De temperatuursensor van de inlaatlucht is in de luchtmassameter geïntegreerd en bij de M52-, M54 en de M56-motor in het luchtverdeelhuis geschroefd. Voor het omzetten van de temperatuur in een voor de DME regeleenheid elektrisch analyseerbare meetwaarde wordt een precisie-warmtegeleider (NTC-weerstand) toegepast.
De temperatuursensor inlaatlucht is niet voor de correctie van de inspuittijd nodig, omdat die aanzuigluchttemperatuur bij de luchtmassameting automatisch in acht genomen wordt. De inlaatluchttemperatuurvoeler is nodig bij het starten in combinatie met de voeler voor de koelvloeistoftemperatuur van de motor. De weerstandswaarden van de beide sensoren leveren de nauwkeurige informatie voor de bepaling van de inspuittijd. Op deze manier worden speciaal warmstartproblemen vermeden.

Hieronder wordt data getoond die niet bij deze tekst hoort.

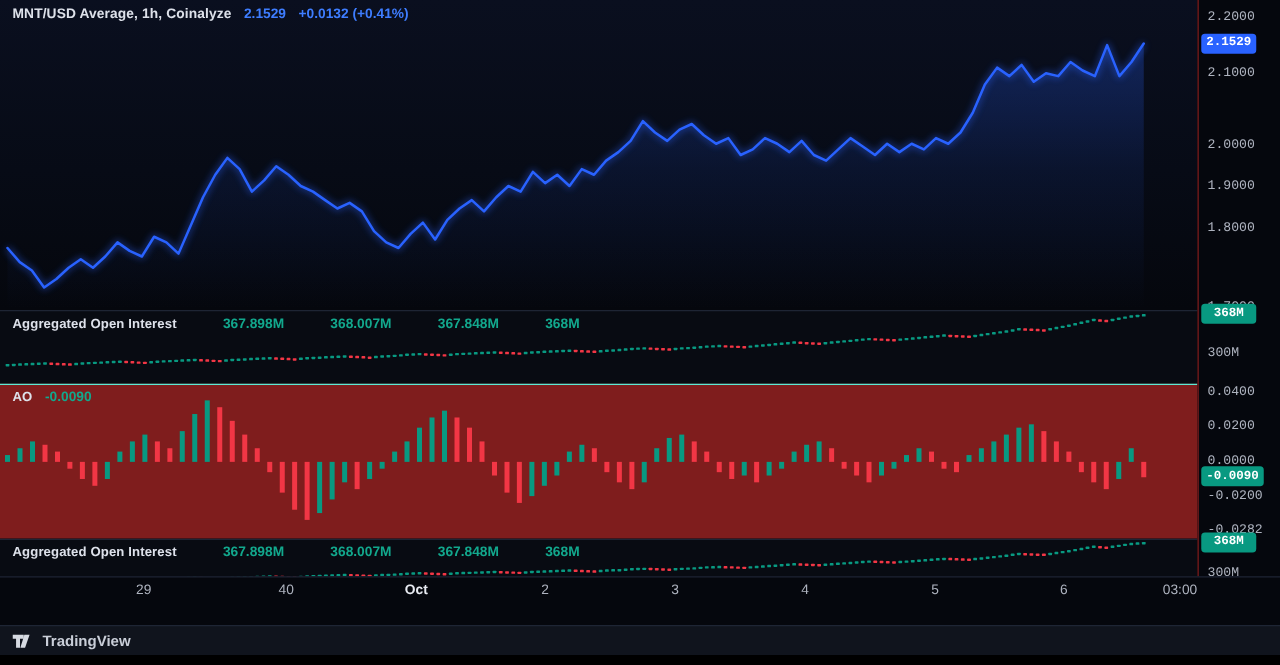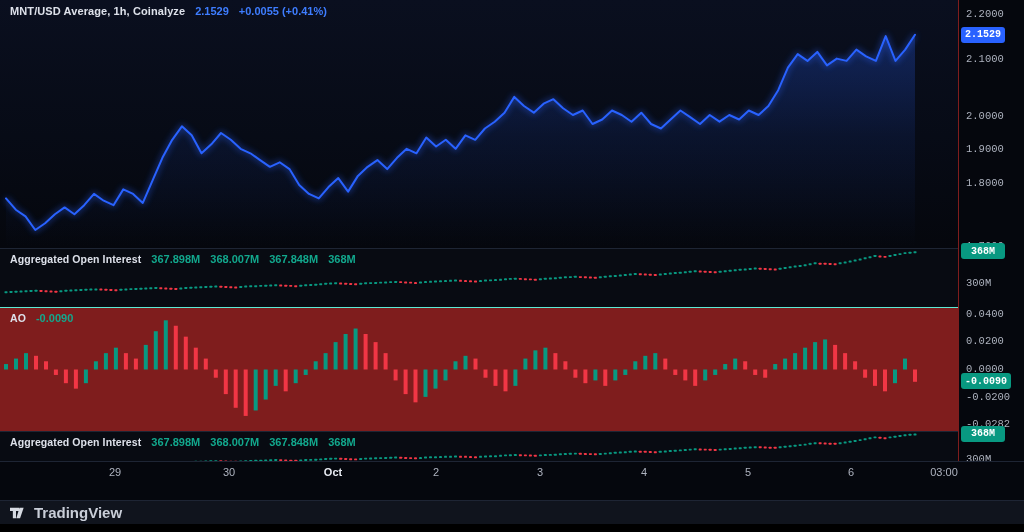"+0.0055 (+0.41%)" span.l-val { text: +0.0055 -> +0.0132 }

Tijdens het starten kan de luchtkolom in de luchtmassameter schommelen. Daardoor kan de afgegeven waarde van de luchtmassameter niet als correcte waarde voor de inspuittijd gebruikt worden.
Tijdens het starten wordt daarom tot een vrij programmeerbare toerentaldrempel de temperatuursensor als meetgrootheid toegepast.